## ЗАДАНИЕ 1
Определите, согласуются ли с отрывком о праздничных телерепортажах утверждения (a), (b) и (c). На каждое ответьте «да» или «нет» и приведите точную цитату из текста, которая это решает.
(a) Доклад глава государства произнёс на торжественном вечере по случаю праздника.
(b) Шествие ветеранов состоялось 8 мая.
(c) В докладе США и страны Европейского Союза были прямо названы агрессорами.
## ЗАДАНИЕ 2
Напишите продолжение отрывка о праздничных телерепортажах белорусского телевидения, начав сразу после его последнего предложения.

## ВЫБРАННЫЙ ОТРЫВОК
====

Сразу после новостей телезрители снова увидели неутомимого главу государства, выступающего с докладом на торжественном вечере по случаю праздника. Доклад имел вполне наступательный характер. Не последнее место в нем занимала угроза новых войн. В качестве потенциальных агрессоров легко угадывались США и страны Европейского Союза. Беларусь в ответ на это выступает с новыми мирными инициативами и совершенствует военную подготовку, которой, судя по докладу и контексту, отдается явное предпочтение.

На следующий день, 9 мая, президент уверенно солировал на праздничном шествии ветеранов. Самим ветеранам телевидением была отведена роль статистов с короткими репликами, помимо произнесения благодарностей президенту, не очень логично ругавших Америку, в нескладное подтверждение ряда тезисов, озвученного накануне доклада. Оставило БТ в репортаже о шествии и переданное А. Г. Лукашенко пожелание россиян иметь такого президента в своей стране.

====

## Сохранённые записи данных
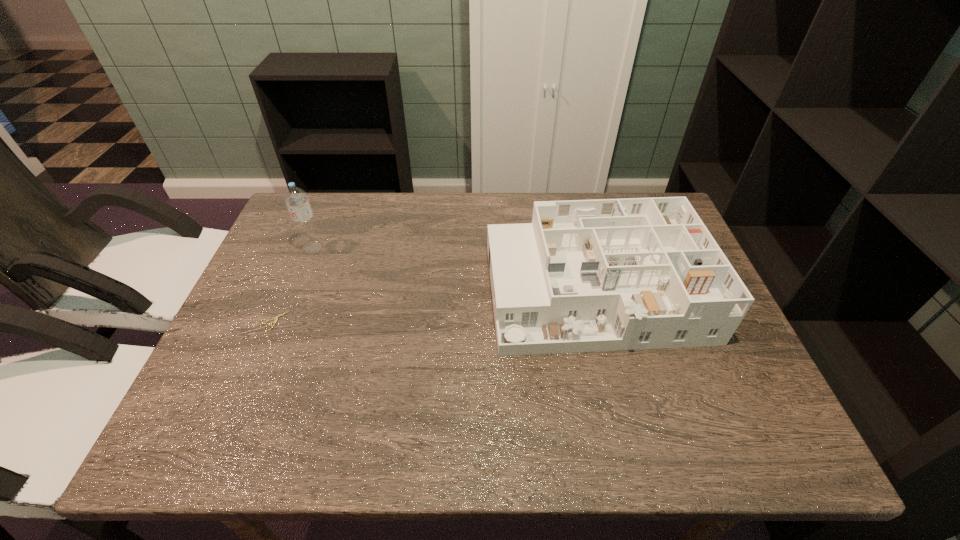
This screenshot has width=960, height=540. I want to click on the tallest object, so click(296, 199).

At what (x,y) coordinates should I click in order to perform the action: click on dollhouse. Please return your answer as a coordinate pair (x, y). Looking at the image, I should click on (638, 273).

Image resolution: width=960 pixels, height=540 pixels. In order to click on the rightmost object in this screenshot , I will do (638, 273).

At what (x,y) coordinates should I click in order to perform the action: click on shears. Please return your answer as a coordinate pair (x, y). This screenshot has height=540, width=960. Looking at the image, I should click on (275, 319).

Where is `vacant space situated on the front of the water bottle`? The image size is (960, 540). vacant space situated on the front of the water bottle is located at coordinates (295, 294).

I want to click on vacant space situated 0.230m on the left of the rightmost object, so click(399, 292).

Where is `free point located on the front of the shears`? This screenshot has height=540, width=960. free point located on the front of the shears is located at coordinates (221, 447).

====

## ОЖИДАЕМЫЙ ОТВЕТ 1
(a) Да: «выступающего с докладом на торжественном вечере по случаю праздника».
(b) Нет: «На следующий день, 9 мая, президент уверенно солировал на праздничном шествии ветеранов».
(c) Нет: «В качестве потенциальных агрессоров легко угадывались США и страны Европейского Союза».

## ОЖИДАЕМЫЙ ОТВЕТ 2
Разумеется, во всем этом пиршестве духа и вкуса, типичном для белорусских государственных СМИ, роль лично А. Г. Лукашенко, при всех его негативных или, может быть, положительных индивидуальных качествах наименее интересна. Интересен сам тип информационной культуры, стоящий за таким преподнесением даже столь деликатных и чувствительных для Беларуси тем, какими являются Великая Отечественная война и судьбы переживших ее немолодых и заслуженных людей, условия жизни которых отнюдь не являются по стандартам сегодняшнего дня ни достойными их, ни завидными, как вовсю стараются убедить и нас, и их самих официальные массмедийцы. В рамках специфической белорусской политической логики и понимания задач журналистики вытеснение ветеранов на обочину собственного праздника — для БТ абсолютно естественно и допустимо.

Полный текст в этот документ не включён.